THIN LIZZY

LOUD! CLASSICS: THIN LIZZY [1969–1983]

Recordamos a história dos THIN LIZZY, a mais conhecida exportação irlandesa que não seja uma bebida alcoólica.

I am your main man if you’re looking for trouble, I’ll take no lip ‘cause no ones tougher than me.”
«The Rocker» [Vagabonds Of The Western World, 1973]

Nascido em Agosto de 1949 em Inglaterra, filho de mãe irlandesa e pai caribenho, Phillip Parris Lynott foi com a mãe para Dublin, sua cidade-natal, aos quatro anos de idade. A capital irlandesa teria um impacto profundo na sua formação, e na qual o jovem Phil sempre foi diferente. Fruto de uma relação inter-racial, criado pela avó e uma mãe solteira numa cidade católica e quase totalmente branca, Phil era o único negro na sua escola e destacava-se por isso, levando-o não só a aprender a usar os punhos, como também a desenvolver uma sensibilidade fora do vulgar, tendo o seu apreço pela poesia e música tomado um lugar central na sua vida.

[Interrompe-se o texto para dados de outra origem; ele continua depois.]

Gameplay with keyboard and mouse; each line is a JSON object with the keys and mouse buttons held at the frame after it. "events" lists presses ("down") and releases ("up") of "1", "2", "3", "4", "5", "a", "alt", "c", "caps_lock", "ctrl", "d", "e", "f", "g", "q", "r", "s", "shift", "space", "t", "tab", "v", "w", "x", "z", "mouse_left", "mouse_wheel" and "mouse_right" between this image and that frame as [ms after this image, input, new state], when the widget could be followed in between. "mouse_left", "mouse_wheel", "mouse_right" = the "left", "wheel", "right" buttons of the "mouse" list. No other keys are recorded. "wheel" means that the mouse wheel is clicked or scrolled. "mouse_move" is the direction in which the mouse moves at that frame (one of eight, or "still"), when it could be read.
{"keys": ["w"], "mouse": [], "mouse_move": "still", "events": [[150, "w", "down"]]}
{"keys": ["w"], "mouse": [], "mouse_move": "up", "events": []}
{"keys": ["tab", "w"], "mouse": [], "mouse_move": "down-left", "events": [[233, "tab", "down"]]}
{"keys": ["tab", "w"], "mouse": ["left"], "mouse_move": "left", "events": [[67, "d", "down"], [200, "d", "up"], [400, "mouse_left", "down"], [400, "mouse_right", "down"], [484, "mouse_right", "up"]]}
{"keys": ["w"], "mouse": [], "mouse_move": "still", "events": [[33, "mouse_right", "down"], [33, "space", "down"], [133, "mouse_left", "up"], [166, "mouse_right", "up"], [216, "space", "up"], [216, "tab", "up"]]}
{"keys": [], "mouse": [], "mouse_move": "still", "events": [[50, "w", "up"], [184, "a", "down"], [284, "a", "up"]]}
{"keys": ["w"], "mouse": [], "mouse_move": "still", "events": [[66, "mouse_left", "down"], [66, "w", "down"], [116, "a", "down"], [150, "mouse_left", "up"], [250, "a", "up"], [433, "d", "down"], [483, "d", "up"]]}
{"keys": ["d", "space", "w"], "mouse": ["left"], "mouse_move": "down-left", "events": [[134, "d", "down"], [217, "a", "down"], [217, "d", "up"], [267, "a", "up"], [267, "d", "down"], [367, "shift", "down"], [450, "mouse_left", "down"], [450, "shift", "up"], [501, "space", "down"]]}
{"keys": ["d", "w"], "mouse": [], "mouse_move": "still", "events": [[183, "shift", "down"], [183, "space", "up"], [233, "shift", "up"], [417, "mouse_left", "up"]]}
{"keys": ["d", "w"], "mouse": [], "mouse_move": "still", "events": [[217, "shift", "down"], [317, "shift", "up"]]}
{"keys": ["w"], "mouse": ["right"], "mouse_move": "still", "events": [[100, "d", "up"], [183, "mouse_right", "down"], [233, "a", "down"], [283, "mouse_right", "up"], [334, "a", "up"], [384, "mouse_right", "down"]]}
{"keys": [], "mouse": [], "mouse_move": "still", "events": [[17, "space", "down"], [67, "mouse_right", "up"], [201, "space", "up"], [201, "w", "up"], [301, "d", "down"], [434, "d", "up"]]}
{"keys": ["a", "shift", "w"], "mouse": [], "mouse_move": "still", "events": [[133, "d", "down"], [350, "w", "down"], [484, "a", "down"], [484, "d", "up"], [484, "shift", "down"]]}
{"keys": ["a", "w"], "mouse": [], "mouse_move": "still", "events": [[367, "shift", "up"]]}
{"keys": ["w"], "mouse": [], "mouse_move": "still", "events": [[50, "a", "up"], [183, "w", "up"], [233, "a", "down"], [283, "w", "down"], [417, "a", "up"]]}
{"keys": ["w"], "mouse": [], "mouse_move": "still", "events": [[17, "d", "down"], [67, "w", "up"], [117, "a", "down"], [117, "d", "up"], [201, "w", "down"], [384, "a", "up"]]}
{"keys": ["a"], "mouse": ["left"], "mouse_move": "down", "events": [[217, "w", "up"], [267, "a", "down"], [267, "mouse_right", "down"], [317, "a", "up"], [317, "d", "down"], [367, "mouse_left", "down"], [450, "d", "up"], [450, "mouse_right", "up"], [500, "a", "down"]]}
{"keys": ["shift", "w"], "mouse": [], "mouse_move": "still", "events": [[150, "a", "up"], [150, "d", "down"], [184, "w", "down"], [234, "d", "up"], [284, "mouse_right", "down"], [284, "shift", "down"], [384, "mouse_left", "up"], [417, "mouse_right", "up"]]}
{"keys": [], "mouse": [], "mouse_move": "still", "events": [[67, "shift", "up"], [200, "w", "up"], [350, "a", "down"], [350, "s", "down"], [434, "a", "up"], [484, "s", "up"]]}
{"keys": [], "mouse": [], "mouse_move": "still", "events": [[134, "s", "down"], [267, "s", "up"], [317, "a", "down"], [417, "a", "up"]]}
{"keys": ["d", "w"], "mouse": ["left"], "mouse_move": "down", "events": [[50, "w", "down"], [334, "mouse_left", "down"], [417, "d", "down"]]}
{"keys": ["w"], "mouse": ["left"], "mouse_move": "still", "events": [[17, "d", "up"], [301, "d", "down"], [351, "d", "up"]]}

Também a História, nomeadamente a mitologia e tradições irlandesas, seriam marcantes para a formação cultural do jovem Lynott, e que viriam a ter reflexo na sua carreira. As raízes dos THIN LIZZY remontam a um grupo de Dublin, de meados da década de 60, chamado The Black Eagles, que contaram com um baterista chamado Brian Downey na fase final da sua curta-existência. Na altura apenas vocalista, Lynott fez ainda parte de bandas como Skid Row, com um jovem guitarrista de Belfast chamado Gary Moore, que viria a ser uma figura de grande importância na carreira dos THIN LIZZY, ou Orphanage, também com Downey na bateria.

Certa noite, impressionado por um concerto num pub, o jovem Eric Bell apresentou-se a Lynott como um guitarrista que poderia acrescentar algo aos Orphanage mas, sentindo que aquele ciclo teria chegado ao seu fim, Bell foi recrutado para uma nova banda com Downey e Lynott, na qual assumiria também o papel de baixista. Cedo se percebeu que havia potencial na banda e foram-se destacando no circuito irlandês, sabendo que seria necessária uma mudança para Londres para conseguir alcançar um sucesso que não fosse apenas local.

Depois de assinarem contrato com a Decca e gravado o primeiro álbum na capital inglesa, mudam-se para a cidade para tentar promover o disco, que veio a revelar-se um flop comercial, tal como o seu sucessor «Shades Of A Blue Orphanage», de 1972. Os THIN LIZZY pareciam estar a chegar ao fim da linha, tornando-se em mais uma nota de rodapé do rock britânico do início dos anos 70, e hesitando no investimento num novo álbum, a editora decidiu financiar um single como última tentativa.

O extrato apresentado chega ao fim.